Dogs have to be trained to sniff out special things such as bombs, narcotics, fugitives and, of course, truffles. You can buy a dog already trained for that if you have about $5,000 lying around. But any lively, trainable dog with a decent nose can be trained at home if you have the time and the discipline.
With some of your target truffle in hand you’ll need to get your dog to associate that with something that matters to them: a treat, a ball to chase, a toy to chew on. There are resources online for dog training such as Truffle Dog Co.
Read more: Explore weird, wild mushrooms with forager liana Antonova.
Some Truffles Are Weeds
So is it as simple as putting the trees out, keeping the pH up and then spending a lovely day with your dog gathering thousands of dollars worth of truffles? Hey, you’re a farmer. You know better.
There are such things as weed truffles.
The Field Guide to North American Truffles shows just 90 species of the many native truffles you may have to contend with. Only a few in the field guide are tasty. The rest are described as palatable, insipid, inedible or even poisonous.
And they will compete for space on the tree roots, especially if you don’t keep conditions in an optimal range for your cultivated truffles.
Declining Harvests in Europe
One mystery of the truffle trade in Europe is the falling size of annual harvests. Some put this down to loss of habitat from growing cities and expanding farms. Some think climate disruption is the problem.
But no one has really been able to pin down an answer.
I have a theory that could explain poor production in the wild and in cultivated plantings. I wonder if the lack of truffle productivity comes from their spores not being spread in the fashion they evolved with—being eaten by pigs and spread across the countryside.
My suspicion felt confirmed when a truffle farmer showed me a technique that has improved production on some farms. The technique is called Spanish Wells.

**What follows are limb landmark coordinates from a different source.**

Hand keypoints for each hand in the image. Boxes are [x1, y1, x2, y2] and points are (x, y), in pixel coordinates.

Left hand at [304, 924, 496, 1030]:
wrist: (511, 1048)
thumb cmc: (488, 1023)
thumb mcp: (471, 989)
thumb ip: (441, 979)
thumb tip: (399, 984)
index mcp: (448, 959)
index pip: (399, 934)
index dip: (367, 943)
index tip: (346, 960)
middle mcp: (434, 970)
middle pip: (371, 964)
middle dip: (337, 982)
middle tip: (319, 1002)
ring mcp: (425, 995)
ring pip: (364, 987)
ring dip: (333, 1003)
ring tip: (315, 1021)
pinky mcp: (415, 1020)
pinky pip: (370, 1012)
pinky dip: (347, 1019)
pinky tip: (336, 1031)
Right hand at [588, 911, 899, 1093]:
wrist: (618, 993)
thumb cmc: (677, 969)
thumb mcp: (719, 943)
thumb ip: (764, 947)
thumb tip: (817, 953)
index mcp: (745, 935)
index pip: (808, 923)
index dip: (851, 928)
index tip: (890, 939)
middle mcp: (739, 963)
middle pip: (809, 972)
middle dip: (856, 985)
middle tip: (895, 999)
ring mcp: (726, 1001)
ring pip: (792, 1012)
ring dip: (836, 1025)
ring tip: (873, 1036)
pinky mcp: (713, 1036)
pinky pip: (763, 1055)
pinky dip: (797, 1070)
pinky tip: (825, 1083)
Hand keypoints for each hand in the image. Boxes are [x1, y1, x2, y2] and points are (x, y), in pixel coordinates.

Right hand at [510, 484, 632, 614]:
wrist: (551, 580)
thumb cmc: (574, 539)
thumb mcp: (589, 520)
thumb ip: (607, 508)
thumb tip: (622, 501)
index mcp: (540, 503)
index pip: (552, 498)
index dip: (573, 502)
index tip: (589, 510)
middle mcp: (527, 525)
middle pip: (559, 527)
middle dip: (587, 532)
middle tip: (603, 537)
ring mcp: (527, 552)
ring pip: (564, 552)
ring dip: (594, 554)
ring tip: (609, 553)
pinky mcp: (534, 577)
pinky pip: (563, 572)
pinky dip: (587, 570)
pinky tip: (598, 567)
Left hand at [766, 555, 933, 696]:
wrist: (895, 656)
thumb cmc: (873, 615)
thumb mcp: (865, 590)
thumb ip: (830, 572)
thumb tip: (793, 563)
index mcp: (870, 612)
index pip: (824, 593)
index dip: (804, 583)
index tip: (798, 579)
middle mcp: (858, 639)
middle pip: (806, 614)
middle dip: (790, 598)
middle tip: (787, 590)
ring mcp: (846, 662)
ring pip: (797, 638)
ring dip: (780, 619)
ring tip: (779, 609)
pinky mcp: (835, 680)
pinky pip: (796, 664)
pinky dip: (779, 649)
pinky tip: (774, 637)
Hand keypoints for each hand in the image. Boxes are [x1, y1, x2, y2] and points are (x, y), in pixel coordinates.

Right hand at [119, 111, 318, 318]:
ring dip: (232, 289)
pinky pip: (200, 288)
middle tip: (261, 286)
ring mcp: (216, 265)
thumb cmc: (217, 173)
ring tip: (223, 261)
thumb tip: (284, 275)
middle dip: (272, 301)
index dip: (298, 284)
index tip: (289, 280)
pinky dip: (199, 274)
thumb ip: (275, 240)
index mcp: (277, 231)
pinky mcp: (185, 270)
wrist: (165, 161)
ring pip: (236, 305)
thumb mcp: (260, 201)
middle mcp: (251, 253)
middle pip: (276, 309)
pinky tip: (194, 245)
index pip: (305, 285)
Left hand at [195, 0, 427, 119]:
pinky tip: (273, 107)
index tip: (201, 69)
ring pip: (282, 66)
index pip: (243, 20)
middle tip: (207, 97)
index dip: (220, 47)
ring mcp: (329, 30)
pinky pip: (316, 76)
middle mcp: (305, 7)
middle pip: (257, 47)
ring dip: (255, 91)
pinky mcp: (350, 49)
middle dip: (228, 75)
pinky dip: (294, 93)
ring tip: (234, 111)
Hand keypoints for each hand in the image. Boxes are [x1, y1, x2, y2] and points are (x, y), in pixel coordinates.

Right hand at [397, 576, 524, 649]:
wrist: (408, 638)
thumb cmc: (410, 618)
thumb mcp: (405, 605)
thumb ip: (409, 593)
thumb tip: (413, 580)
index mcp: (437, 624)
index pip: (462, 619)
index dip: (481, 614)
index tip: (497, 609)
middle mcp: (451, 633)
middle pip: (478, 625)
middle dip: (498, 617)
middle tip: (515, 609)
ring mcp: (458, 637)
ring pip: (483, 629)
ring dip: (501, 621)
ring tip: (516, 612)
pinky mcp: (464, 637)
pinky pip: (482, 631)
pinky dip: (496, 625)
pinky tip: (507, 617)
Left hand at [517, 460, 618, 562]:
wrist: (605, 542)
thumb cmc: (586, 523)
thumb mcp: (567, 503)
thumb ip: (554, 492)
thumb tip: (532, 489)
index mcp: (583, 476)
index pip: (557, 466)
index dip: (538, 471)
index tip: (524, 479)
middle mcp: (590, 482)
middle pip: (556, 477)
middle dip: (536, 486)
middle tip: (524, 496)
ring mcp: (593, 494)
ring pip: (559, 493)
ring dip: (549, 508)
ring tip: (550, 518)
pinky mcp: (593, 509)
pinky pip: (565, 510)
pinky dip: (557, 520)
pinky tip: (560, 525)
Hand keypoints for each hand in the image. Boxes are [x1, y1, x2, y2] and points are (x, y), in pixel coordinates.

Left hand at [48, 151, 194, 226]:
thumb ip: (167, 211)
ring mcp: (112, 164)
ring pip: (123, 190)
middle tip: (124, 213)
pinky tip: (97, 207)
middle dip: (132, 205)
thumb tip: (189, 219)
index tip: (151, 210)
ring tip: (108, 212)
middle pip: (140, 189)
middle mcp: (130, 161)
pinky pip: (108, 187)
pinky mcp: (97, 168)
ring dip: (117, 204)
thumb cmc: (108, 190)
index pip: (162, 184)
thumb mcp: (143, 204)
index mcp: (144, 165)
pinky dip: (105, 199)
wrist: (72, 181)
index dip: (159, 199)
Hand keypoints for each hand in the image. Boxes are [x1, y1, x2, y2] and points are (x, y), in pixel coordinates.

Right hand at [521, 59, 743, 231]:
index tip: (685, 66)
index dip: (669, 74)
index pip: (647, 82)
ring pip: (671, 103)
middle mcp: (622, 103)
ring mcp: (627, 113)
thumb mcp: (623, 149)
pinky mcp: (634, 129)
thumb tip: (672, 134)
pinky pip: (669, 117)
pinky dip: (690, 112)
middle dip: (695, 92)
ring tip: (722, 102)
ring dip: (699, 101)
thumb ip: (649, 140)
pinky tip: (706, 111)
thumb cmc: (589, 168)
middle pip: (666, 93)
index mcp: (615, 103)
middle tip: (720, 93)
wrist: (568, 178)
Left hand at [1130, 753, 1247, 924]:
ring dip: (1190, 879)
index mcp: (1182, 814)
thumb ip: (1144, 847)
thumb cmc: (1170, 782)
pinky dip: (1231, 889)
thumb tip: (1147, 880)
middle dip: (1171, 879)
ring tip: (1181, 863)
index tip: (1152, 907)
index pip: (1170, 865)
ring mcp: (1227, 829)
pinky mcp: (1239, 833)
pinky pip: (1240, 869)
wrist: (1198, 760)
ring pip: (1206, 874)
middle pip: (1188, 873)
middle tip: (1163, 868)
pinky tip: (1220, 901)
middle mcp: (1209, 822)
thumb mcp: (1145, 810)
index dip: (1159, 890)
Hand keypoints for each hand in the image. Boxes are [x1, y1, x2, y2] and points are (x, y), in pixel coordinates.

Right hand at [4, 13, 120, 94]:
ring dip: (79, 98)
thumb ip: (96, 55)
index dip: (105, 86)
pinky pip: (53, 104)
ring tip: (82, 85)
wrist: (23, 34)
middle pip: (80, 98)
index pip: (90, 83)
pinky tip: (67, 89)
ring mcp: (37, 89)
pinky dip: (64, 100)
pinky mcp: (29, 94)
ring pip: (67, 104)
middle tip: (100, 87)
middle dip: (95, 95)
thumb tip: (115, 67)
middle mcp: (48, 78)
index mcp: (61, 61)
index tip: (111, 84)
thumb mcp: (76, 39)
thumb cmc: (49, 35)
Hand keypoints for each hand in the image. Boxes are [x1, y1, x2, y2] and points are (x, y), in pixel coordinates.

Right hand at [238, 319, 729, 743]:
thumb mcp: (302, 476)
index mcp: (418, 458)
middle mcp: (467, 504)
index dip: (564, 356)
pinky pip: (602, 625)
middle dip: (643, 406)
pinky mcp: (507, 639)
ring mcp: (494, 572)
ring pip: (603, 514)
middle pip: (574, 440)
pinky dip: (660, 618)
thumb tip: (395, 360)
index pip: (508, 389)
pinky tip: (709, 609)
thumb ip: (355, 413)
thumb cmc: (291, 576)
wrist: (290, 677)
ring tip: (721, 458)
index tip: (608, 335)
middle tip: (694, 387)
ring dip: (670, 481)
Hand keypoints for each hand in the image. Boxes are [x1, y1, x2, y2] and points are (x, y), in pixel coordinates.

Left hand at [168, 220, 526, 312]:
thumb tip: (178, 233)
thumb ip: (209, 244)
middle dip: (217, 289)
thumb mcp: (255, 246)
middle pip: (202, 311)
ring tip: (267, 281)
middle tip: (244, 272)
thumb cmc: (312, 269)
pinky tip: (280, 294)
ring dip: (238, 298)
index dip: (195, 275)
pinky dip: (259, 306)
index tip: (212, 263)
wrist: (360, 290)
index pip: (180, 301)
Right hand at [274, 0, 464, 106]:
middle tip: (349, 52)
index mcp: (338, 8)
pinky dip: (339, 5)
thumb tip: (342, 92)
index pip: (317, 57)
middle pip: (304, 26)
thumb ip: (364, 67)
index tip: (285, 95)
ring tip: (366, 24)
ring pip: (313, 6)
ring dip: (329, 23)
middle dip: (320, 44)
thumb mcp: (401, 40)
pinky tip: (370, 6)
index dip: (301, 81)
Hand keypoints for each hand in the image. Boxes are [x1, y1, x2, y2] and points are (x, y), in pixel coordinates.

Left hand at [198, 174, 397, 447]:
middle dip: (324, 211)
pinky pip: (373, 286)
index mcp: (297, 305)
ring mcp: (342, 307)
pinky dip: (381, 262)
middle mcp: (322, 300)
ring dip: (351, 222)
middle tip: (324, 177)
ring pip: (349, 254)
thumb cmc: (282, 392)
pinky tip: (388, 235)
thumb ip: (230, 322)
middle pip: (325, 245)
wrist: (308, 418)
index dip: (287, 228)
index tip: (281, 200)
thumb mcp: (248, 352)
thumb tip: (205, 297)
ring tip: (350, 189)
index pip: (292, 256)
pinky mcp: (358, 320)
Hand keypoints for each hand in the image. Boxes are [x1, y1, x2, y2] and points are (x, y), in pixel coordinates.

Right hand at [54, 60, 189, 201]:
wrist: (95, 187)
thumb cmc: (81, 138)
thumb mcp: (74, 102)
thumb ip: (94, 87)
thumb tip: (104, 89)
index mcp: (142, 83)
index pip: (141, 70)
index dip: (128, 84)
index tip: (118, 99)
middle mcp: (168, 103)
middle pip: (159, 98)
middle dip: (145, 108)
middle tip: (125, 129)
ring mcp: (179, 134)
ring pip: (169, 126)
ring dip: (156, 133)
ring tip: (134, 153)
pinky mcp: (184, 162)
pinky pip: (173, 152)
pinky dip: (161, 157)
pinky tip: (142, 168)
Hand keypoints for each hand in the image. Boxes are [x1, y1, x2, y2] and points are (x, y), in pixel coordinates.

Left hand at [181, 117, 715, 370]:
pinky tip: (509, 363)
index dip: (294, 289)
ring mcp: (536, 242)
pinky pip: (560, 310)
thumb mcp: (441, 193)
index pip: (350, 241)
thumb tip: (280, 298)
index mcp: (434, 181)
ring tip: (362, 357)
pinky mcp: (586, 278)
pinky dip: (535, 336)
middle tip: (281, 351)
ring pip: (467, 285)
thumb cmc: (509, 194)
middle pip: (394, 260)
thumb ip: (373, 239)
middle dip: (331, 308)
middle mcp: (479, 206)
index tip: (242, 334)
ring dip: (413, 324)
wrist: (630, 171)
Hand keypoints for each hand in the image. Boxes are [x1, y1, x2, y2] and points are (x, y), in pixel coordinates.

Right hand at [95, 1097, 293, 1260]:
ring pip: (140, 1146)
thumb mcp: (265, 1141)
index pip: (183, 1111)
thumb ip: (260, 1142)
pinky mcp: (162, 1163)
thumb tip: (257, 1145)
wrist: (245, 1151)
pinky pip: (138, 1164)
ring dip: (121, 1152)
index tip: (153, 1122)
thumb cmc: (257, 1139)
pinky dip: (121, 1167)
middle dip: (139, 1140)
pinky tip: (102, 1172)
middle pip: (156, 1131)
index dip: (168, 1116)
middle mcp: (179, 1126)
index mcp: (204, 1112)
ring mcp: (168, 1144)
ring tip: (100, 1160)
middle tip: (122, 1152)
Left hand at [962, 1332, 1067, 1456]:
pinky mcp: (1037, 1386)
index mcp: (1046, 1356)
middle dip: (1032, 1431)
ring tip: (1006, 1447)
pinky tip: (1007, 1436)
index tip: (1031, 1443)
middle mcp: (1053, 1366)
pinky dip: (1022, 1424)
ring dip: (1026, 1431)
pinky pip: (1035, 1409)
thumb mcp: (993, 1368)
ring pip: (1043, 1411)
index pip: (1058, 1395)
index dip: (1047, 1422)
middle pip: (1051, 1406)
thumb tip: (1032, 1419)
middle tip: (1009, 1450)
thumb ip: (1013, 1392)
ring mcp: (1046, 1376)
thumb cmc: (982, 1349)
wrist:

Dig a hole at the edge a truffle tree’s drip line, and fill it with a wet mixture of spores and earthy soil mix. Come back to the spot in a year and harvest plenty of truffles that have attached where the roots were cut by the digging.
This sounds very similar to what would happen when a pig roots around for truffles: roots get cut, spores—in an ideal substrate—are deposited and new truffles get started.
But I also wonder if turning loose some pigs at the ragged end of your harvest season—after you’ve already gathered nearly an entire season’s worth of truffles—wouldn’t bump up the next year’s harvest.
Plus, just think of what you could charge for pigs that have chowed down on truffles before slaughter.